"A bit of video I was looking at recently stuck with me over the past few months. It showed a toddler sitting up holding a magazine. She tries to swipe it – she tries to expand it – she bangs it to try to make it play. Nothing happens. And in frustration she throws it away. To a toddler a magazine is a tablet that’s broken. That’s how this generation is growing up. It will have a totally different set of norms and behaviours."
Director-General of the BBC Tony Hall, in a speech about the future of the BBC.
This is a refrain I've heard many, many times over the last few years (I assume that this video is the one he is talking about); todays toddlers have grown up with touch screens. They expect screens to do things when you touch them. Something that doesn't react to physical interaction is broken…
There is a fundamental truth here. Touchscreens are just a part of it — "natural interfaces" are the new category of user interfaces. Once you start using a touch screen to interact directly with content, its jarring to go back to a similar device where you have to operate a cursor with a keypad.

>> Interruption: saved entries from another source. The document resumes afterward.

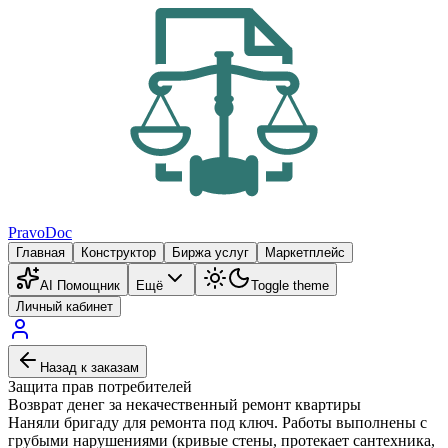
PravoDoc
Главная
Конструктор
Биржа услуг
Маркетплейс
AI Помощник
Ещё
Toggle theme
Личный кабинет
Назад к заказам
Защита прав потребителей
Возврат денег за некачественный ремонт квартиры
Наняли бригаду для ремонта под ключ. Работы выполнены с
грубыми нарушениями (кривые стены, протекает сантехника,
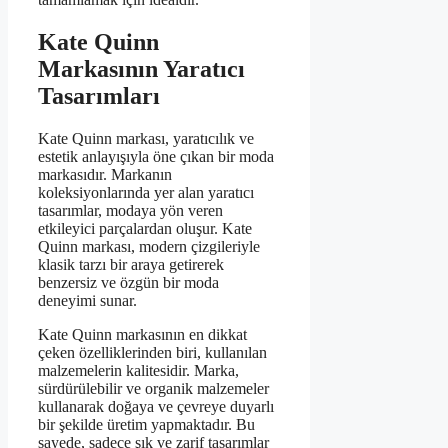
Kate Quinn
Markasının Yaratıcı
Tasarımları
Kate Quinn markası, yaratıcılık ve
estetik anlayışıyla öne çıkan bir moda
markasıdır. Markanın
koleksiyonlarında yer alan yaratıcı
tasarımlar, modaya yön veren
etkileyici parçalardan oluşur. Kate
Quinn markası, modern çizgileriyle
klasik tarzı bir araya getirerek
benzersiz ve özgün bir moda
deneyimi sunar.
Kate Quinn markasının en dikkat
çeken özelliklerinden biri, kullanılan
malzemelerin kalitesidir. Marka,
sürdürülebilir ve organik malzemeler
kullanarak doğaya ve çevreye duyarlı
bir şekilde üretim yapmaktadır. Bu
sayede, sadece şık ve zarif tasarımlar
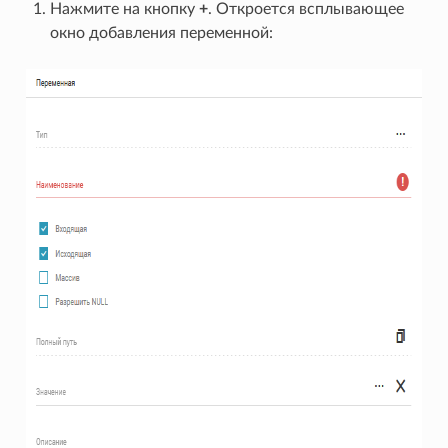
Нажмите на кнопку
+
. Откроется всплывающее
окно добавления переменной:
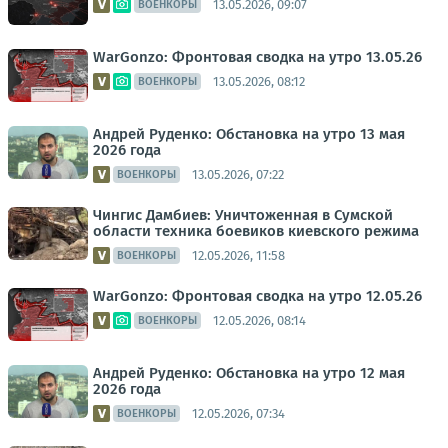
13.05.2026, 09:07
ВОЕНКОРЫ
WarGonzo: Фронтовая сводка на утро 13.05.26
13.05.2026, 08:12
ВОЕНКОРЫ
Андрей Руденко: Обстановка на утро 13 мая
2026 года
13.05.2026, 07:22
ВОЕНКОРЫ
Чингис Дамбиев: Уничтоженная в Сумской
области техника боевиков киевского режима
12.05.2026, 11:58
ВОЕНКОРЫ
WarGonzo: Фронтовая сводка на утро 12.05.26
12.05.2026, 08:14
ВОЕНКОРЫ
Андрей Руденко: Обстановка на утро 12 мая
2026 года
12.05.2026, 07:34
ВОЕНКОРЫ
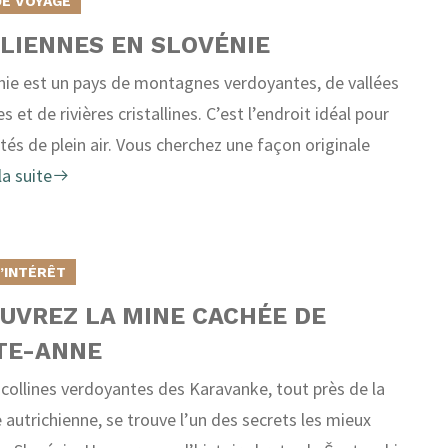
DE VOYAGE
LIENNES EN SLOVÉNIE
nie est un pays de montagnes verdoyantes, de vallées
 et de rivières cristallines. C’est l’endroit idéal pour
ités de plein air. Vous cherchez une façon originale
la suite
D’INTÉRÊT
UVREZ LA MINE CACHÉE DE
TE-ANNE
 collines verdoyantes des Karavanke, tout près de la
e autrichienne, se trouve l’un des secrets les mieux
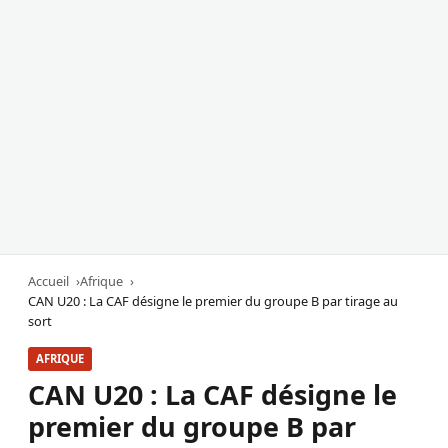
Accueil
Afrique
CAN U20 : La CAF désigne le premier du groupe B par tirage au
sort
AFRIQUE
CAN U20 : La CAF désigne le
premier du groupe B par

But… does a toddler of today think that a magazine is "broken"?
I think its nonsense. I can't speak from experience — my eldest child was playing with an iPad before he could talk — but I'm pretty sure that before 2010, toddlers were not a significant part of the Vogue/Heat/FHM audience. (Its hard to be sure, because the NRS doesn't measure readership of under 15s. But I'm pretty confident.)
I'm pretty sure that before 2010, a toddler's reaction to a glossy magazine would have been to touch it, see if it did anything — maybe try to eat it, if they were below a certain age — and then either ignore it or rip it up. (Which is one of the reasons we tend not to give magazines to toddlers unless we don't mind them being screwed up, ripped and eaten. I do speak from experience when I say that toddlers are agents of chaos, on a mission to destroy everything they come into contact with.)
Earlier this week, I attended Microsoft's Advertising Retail Forum, where I heard a great example of what not to do with in-store technology; a big "outdoor clothing" brand had put a nice, interactive thing in their stores — you've probably seen the kind of thing; a computery thing where you can browse their catalogue or see a store guide or watch their TV adverts or whatever is is that they thought their customers would want to do. All well and good.
Except… they had to put a sticker on the thing to ask people not to touch the screen, because below was a keyboard and trackball, because this was a computer, and people's greasy fingerprints on the non-touch screen were making it very dirty.
That is an illustration of why natural interfaces are important. Because grown ups, who have spent their entire adult lives (and probably more) using computers with keyboards and mouses are suddenly assuming that big screens are things to be touched. I've seen it happen with large screen installations, with non-touch smartphones, with computers in kiosks, car park ticket machines - you name it. Touch screens are now the default for many adults. Thats why anyone dealing with technology today — hardware or software — needs to be aware that expectations have changed.
Not because toddlers don't read magazines.